In an effort to help you recognize mother language, I've compiled this list:
- Always wear clean underwear in case you get in an accident (don't you think messy underwear would be a better emergency room conversation starter?).
- Are you going out dressed like that? (actually, these duds are coming off as soon as I hit the back seat).
- Call me when you get there, just so I know you're okay (look, the state police will call if I'm not).
- Cupcakes are NOT a breakfast food (a Coke and a Winston are?).
- Did you flush? (nope, I've not finished bathing).
- Do you live to annoy me? (no, but it is in my job description).
- Don't run in the house (you'd rather I pee on the floor?).
- Don't sit too close to the television, it'll ruin your eyes (not as much as this laser pen).
- Don't talk with your mouth full (then don't ask me questions while I'm eating).
- Go ask your father (but he'll just stare at me with his mouth hanging open and say "mmm...donuts).

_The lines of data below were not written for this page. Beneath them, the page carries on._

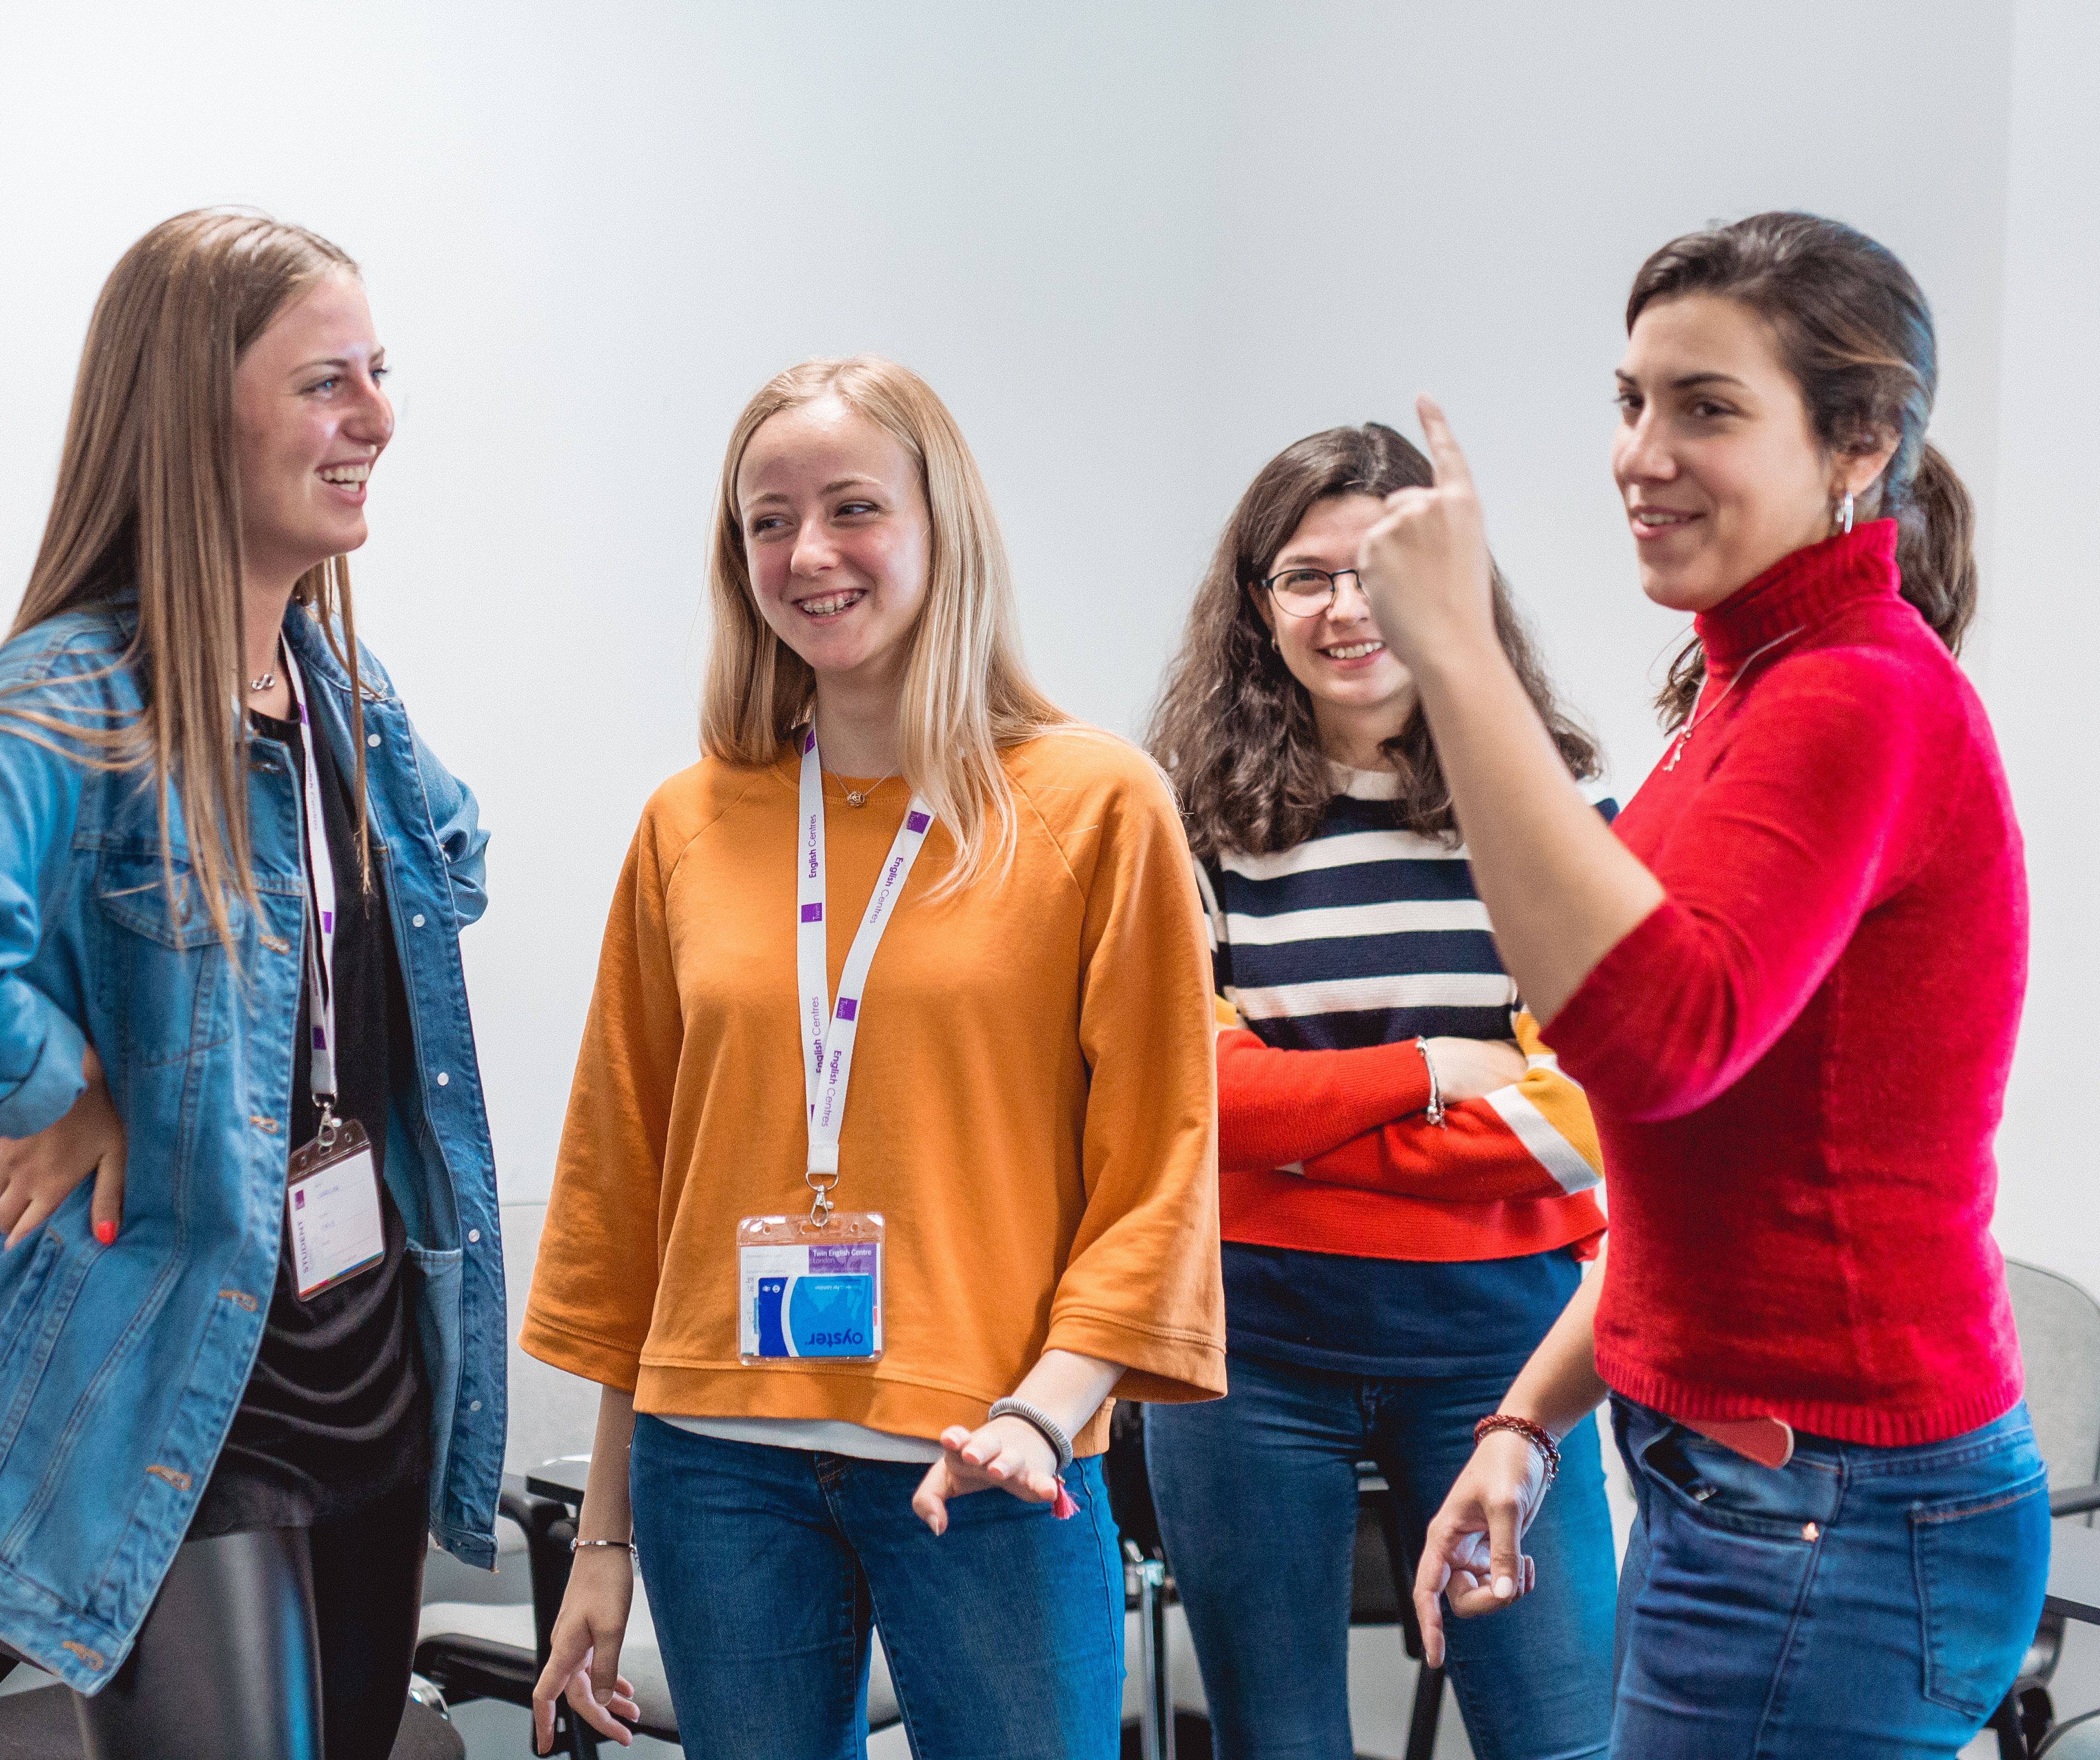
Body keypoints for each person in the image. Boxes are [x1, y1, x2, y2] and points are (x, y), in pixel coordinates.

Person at [0, 210, 506, 1760]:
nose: (377, 418)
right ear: (200, 414)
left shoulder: (338, 686)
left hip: (371, 1367)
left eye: (377, 373)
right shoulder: (77, 694)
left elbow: (451, 872)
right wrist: (57, 1082)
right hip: (187, 1410)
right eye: (328, 380)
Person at [1368, 212, 2043, 1757]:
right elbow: (1703, 1184)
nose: (1639, 453)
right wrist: (1527, 1416)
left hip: (1831, 1507)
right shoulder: (1750, 687)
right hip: (1760, 1483)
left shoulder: (1853, 697)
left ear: (1855, 440)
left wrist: (1457, 657)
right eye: (1629, 400)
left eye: (1705, 407)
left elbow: (1658, 1040)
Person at [520, 355, 1224, 1760]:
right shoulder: (689, 821)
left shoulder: (1092, 803)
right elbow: (627, 1189)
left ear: (940, 527)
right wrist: (605, 1539)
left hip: (989, 1458)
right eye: (767, 521)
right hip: (717, 1469)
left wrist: (1049, 1412)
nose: (808, 553)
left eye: (853, 508)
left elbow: (1162, 1157)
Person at [1140, 423, 1617, 1759]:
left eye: (1385, 569)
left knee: (1563, 1739)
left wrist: (1296, 1134)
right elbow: (1190, 1103)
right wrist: (1428, 1074)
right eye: (1308, 576)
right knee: (1277, 1744)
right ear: (1259, 608)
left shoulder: (1554, 811)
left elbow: (1577, 1121)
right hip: (1248, 1361)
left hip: (1510, 1353)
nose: (1350, 608)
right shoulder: (1185, 830)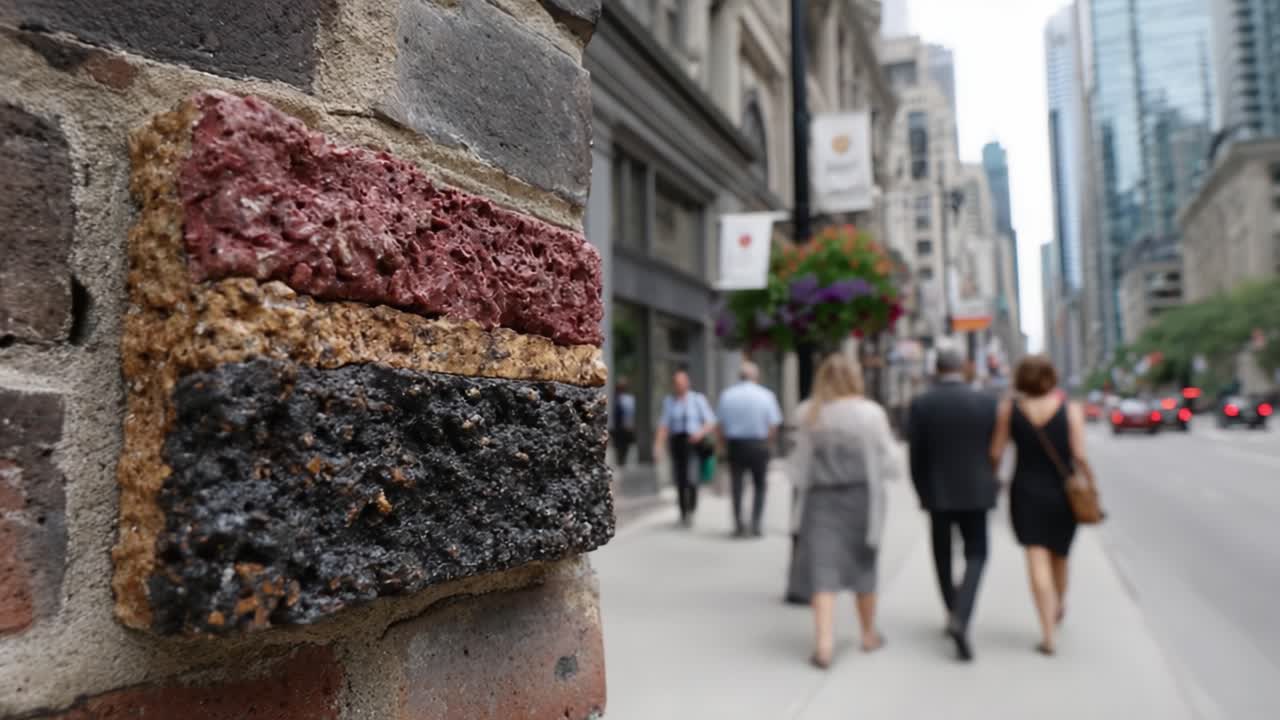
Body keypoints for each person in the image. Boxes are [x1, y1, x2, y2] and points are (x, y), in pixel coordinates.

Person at [789, 354, 903, 669]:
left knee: (823, 572)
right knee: (863, 565)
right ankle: (868, 634)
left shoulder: (809, 413)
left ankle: (824, 645)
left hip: (821, 502)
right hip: (862, 499)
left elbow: (799, 467)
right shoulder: (871, 414)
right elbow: (890, 461)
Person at [988, 355, 1088, 656]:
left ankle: (1047, 634)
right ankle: (1059, 603)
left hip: (1026, 491)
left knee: (1036, 558)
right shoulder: (1071, 410)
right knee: (1061, 555)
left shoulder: (1009, 410)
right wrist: (1087, 481)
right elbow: (1079, 455)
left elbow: (996, 452)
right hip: (1063, 493)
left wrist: (992, 479)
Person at [906, 347, 998, 662]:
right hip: (977, 492)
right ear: (963, 368)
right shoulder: (986, 402)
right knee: (977, 553)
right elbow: (995, 450)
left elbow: (915, 454)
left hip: (938, 493)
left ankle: (951, 610)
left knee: (942, 555)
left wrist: (920, 490)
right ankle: (963, 612)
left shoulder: (922, 403)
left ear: (936, 369)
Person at [716, 361, 783, 538]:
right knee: (760, 485)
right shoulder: (766, 395)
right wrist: (768, 443)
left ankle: (739, 524)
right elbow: (773, 425)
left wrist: (722, 446)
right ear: (756, 377)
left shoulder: (727, 395)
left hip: (736, 444)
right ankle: (756, 524)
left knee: (737, 485)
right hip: (758, 444)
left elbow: (720, 426)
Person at [653, 368, 717, 527]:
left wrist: (699, 433)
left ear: (687, 383)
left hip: (693, 442)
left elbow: (710, 422)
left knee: (692, 477)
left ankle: (692, 508)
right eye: (676, 383)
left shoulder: (697, 400)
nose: (679, 386)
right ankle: (683, 512)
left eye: (682, 383)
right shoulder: (669, 402)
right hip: (677, 442)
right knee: (680, 479)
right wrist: (658, 446)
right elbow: (664, 426)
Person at [612, 377, 636, 467]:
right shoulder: (615, 399)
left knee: (625, 449)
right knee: (618, 449)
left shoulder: (629, 399)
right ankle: (620, 463)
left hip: (626, 429)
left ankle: (623, 463)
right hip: (618, 429)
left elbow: (631, 415)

- How can you have nothing to wear? Your closet is full of clothes! (yeah, but they're your clothes and I'm not into frumpy yet).
- I can always tell when you're lying (you can? because I sure can't).
- I brought you into this world and I can take you right back out (your kung fu is not as good as my kung fu).
- How do you know you don't like it if you haven't tasted it? (ummm...because it smells like dead dog).
- If God had wanted you to have holes in your ears, eyebrow, tongue...he would have put them there! (and if he wanted me to have a job, then there'd be a string of employment agencies called "God's Jobs And Such").
- I'm not running a taxi service (then why is the car yellow with a meter up front?).
- I'm not your waitress (if you were, I would have been eating fifteen minutes ago).
- Look at me when I'm talking to you! (I would, but you have a booger dangling from your nose).
- Shut the door! Were you born in a barn? (no, but I was conceived there).
- Shout your mouth when you eat! (I would, but the food keeps bouncing off my lips).
- What do you think...money grows on trees? (no, it grows in photo copiers right next to that picture of your bootylicious).